### Texto fornecido
====================

Na série, a história teve uma pequena mudança, para que fique mais leve. A personagem conta que idolatrava a deusa Atena, mas essa não a notava. Poseidon, então, apareceu na vida dela, e começou a fazê-la sentir-se especial, reforçando que a amava. Atena não gostou nada disso e a amaldiçoou daquela forma. Como se tivesse sentido ciúme por justo Poseidon, um dos deuses que ela mais detestava, ter ganhado a admiração da jovem mortal. Acredito que a parte sobre abuso tenha sido cortada pois é uma série voltada para o público jovem, então assuntos pesados e mais sombrios são atenuados para que não cause grande choque. Em matéria da Variety, a esposa do escritor fala um pouco sobre a decisão.

Novamente, o questionamento a respeito da bondade dos deuses e sua atenção para com os filhos e demais mortais é colocado à prova. Medusa indaga a adoração de Annabeth pela mãe Atena, destacando o quanto elas são iguais pois também sentia o mesmo, até ser amaldiçoada. Também reforça que os deuses não são justos, e sim intimidadores: “Os deuses querem que acredite nisso. Que eles são infalíveis. Mas só querem o que os intimidadores querem, eles querem que a gente se culpe pelos próprios defeitos deles”. Annabeth continua rebatendo que ela mente, mas percebemos que Percy analisa com mais atenção o que Medusa aponta, principalmente quando ele a acompanha até a cozinha e ela oferece ajuda em troca dele trair os amigos.

====================

### Dados do exercício
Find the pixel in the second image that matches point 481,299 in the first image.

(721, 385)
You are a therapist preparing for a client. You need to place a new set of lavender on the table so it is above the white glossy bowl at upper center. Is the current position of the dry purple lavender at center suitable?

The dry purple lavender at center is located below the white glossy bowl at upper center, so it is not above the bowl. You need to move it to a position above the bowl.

====================

### Lista de atividades
1. Transcreva do texto fornecido o trecho começando em "Novamente, o questionamento" e seguindo até "trair os amigos.".
2. De acordo com o texto fornecido, por que a parte sobre abuso teria sido cortada da série? Explique em uma a três frases.

### Tarefas resolvidas
1.
Novamente, o questionamento a respeito da bondade dos deuses e sua atenção para com os filhos e demais mortais é colocado à prova. Medusa indaga a adoração de Annabeth pela mãe Atena, destacando o quanto elas são iguais pois também sentia o mesmo, até ser amaldiçoada. Também reforça que os deuses não são justos, e sim intimidadores: “Os deuses querem que acredite nisso. Que eles são infalíveis. Mas só querem o que os intimidadores querem, eles querem que a gente se culpe pelos próprios defeitos deles”. Annabeth continua rebatendo que ela mente, mas percebemos que Percy analisa com mais atenção o que Medusa aponta, principalmente quando ele a acompanha até a cozinha e ela oferece ajuda em troca dele trair os amigos.

2. A parte teria sido cortada porque a série é voltada para o público jovem. Por isso, assuntos pesados e mais sombrios são atenuados para não causar grande choque.